A Day to Remember is a band that I have had literally zero time for until today. Yet when a band can hit a cold stage and simply take command of a surging festival crowd the way these guys did, it pays to take notice. As the chant that opens “The Downfall of Us All” chimed out, I saw people LEAVE THE BOOZE LINE and run to go watch them. The first band to play in full darkness, they let off pyro and confetti cannons like they’d just been invented and the fans lost their shit. The band’s heady mix of hardcore and power-pop is a winner, Jeremy McKinnon’s banter with both the crowd and his band is engaging and funny and the songs are killer. Beach balls bounce out over the field as the guitarists rain down some blistering solos and McKinnon stirs the hordes into singalongs from across their catalogue. On a day where literally everything has been high energy, A Day to Remember aren’t afraid to roll out the only acoustic song of the entire event, “If It Means a Lot to You” only to bring back the pit action for “All Signs Point to Lauderdale” to close an action-packed set.

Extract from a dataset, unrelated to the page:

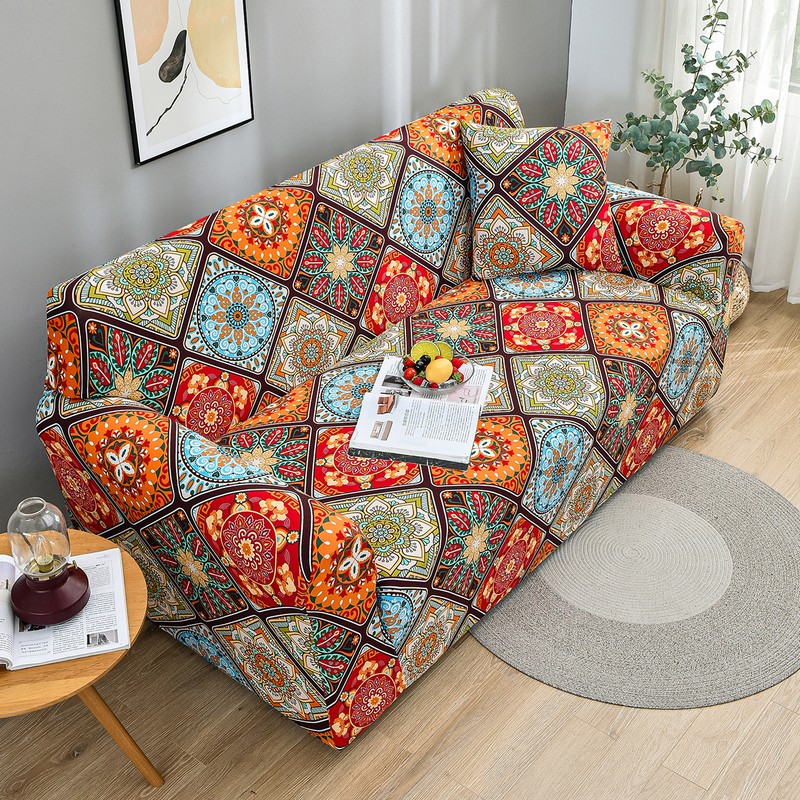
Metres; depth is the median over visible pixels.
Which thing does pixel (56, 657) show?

Finally, a near-hush of anticipation sets across the parklands. Gary Wright’s “Dreamweaver” drifts through the night and then the grinding drone of their long-established intro track builds the tension. “(sic)” rips it apart and Slipknot explode onto the stage, their eight members barely keeping still as they prowled the multi-level stage. Corey Taylor addressed Clown’s absence early on, and without him they veered into a different set than the 25th anniversary of their debut we probably expected. Still, we got “Gematria” as part of the set for only the fourth time and there were plenty of classics in the catalogue-spanning set. Newer members like Eloy Casagrande and Michael Pfaff have added a fresh energy to what is little short of a spectacular display. Sid Jones has his own turn to shine, dropping a remix of Tattered and Torn in between bouts of hanging almost fully upside down before the full band comes ripping back with nuts versions of “The Heretic Anthem” and “Psychosocial”. I saw Slipknot at Soundwave once where they sounded muted and looked tired. Tonight they were dynamic, heavy, loud and absolutely devastating. As the final grinding sounds of “Scissors” echoed across Sydney, few could deny that Slipknot are still one of the greatest heavy acts of the 21st Century and Knotfest had delivered yet again.